Dinosaurs Attack!
- One of the three versions of the wrappers for the series
- Type: Trading card
- Company: Topps
- Country: United States
- Availability: 1988–1988
- Features: Dinosaurs

= Dinosaurs Attack! =

Trading card series

Dinosaurs Attack! is a trading card series that was produced by Topps and released in 1988, containing 55 base cards and 11 sticker cards. The cards tell the story of dinosaurs transported through time into the present day through a freak accident and wreaking havoc on Earth. The series is notable for its graphic violence and gore, which was intended to evoke memories of the successful 1962 trading card series Mars Attacks.

== Overview ==
The 1988 trading card series Dinosaurs Attack! was created as a follow-up to the successful 1962 trading card series Mars Attacks. Like Mars Attacks, Dinosaurs Attack! was intended to be an homage to, and a parody of, 1950s B movies. While Mars Attacks was a parody of alien invasion films, Dinosaurs Attack! was a parody of monster on the loose films, including the two films that started the genre, The Beast from 20,000 Fathoms (1953) and Godzilla (1954).

Topps veteran product developers Art Spiegelman, Len Brown (who had designed and written Mars Attacks) and Gary Gerani developed the idea for the series. It was Gerani's original suggestion, and he received one "created-by" credit in later Topps-licensed comic books and an accompanying trade paperback based on the property. Gerani sketched out the 55-card storyboards, wrote the copy for the card backs, and directed the artwork for all of the cards. Herb Trimpe adapted Gerani's storyboards into pencils, with some assistance from John Nemec and George Evans. Then, Earl Norem and XNO delivered the final paintings. Paul Mavrides and Harry S. Robins of the Church of the SubGenius did the artwork for the 11 stickers.

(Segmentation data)
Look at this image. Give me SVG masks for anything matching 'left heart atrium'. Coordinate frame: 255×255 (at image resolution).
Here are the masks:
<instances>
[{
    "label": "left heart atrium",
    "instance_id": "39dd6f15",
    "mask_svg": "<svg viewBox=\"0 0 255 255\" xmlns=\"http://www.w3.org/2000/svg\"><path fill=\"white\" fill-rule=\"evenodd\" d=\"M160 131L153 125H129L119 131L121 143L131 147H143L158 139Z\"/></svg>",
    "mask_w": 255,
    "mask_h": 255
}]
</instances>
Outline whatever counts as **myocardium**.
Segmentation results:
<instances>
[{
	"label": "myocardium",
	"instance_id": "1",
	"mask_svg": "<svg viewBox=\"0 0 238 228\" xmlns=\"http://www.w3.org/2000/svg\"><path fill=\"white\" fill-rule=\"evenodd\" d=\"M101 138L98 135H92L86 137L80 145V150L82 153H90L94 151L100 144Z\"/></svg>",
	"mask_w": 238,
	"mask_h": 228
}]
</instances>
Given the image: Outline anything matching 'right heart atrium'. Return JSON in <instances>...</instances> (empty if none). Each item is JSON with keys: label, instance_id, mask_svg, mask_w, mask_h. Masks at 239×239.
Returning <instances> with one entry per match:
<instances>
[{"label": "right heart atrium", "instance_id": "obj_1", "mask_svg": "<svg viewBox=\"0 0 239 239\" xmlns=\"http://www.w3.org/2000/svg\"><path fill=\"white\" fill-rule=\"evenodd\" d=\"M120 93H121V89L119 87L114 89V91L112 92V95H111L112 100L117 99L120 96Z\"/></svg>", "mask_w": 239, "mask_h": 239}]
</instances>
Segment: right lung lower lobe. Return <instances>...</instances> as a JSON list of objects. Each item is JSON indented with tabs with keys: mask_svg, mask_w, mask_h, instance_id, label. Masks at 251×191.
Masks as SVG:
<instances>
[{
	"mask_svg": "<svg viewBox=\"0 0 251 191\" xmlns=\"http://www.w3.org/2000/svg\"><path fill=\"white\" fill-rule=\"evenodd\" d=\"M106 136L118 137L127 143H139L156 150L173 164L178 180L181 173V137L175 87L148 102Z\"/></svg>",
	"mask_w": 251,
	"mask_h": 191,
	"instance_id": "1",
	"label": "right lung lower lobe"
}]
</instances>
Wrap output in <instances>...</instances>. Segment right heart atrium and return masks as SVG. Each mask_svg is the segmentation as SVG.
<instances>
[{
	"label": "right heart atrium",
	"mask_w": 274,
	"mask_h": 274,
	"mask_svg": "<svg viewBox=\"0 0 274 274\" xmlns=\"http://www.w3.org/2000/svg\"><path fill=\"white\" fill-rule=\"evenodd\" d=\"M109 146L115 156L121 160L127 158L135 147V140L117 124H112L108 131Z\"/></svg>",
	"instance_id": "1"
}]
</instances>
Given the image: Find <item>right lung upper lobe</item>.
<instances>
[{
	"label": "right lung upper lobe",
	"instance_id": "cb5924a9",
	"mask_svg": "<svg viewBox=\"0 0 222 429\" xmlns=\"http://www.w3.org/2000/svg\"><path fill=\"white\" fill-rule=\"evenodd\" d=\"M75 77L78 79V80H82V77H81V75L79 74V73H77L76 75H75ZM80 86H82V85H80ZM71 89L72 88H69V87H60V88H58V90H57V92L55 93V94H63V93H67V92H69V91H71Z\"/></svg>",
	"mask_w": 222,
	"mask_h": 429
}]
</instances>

▶ _REQUIREMENTS_
Using the Dinosaurs Attack! text, decide whether each statement agrees with it, answering yes or no and quoting the words that settle it: (a) The series contained 55 base cards and 11 sticker cards. (b) Len Brown sketched out the 55-card storyboards. (c) Dinosaurs Attack! was a parody of alien invasion films. The data has no connection to the Dinosaurs Attack! text.

▶ _THE OUTPUT_
(a) Yes: "containing 55 base cards and 11 sticker cards"
(b) No: "Gerani sketched out the 55-card storyboards"
(c) No: "Dinosaurs Attack! was a parody of monster on the loose films"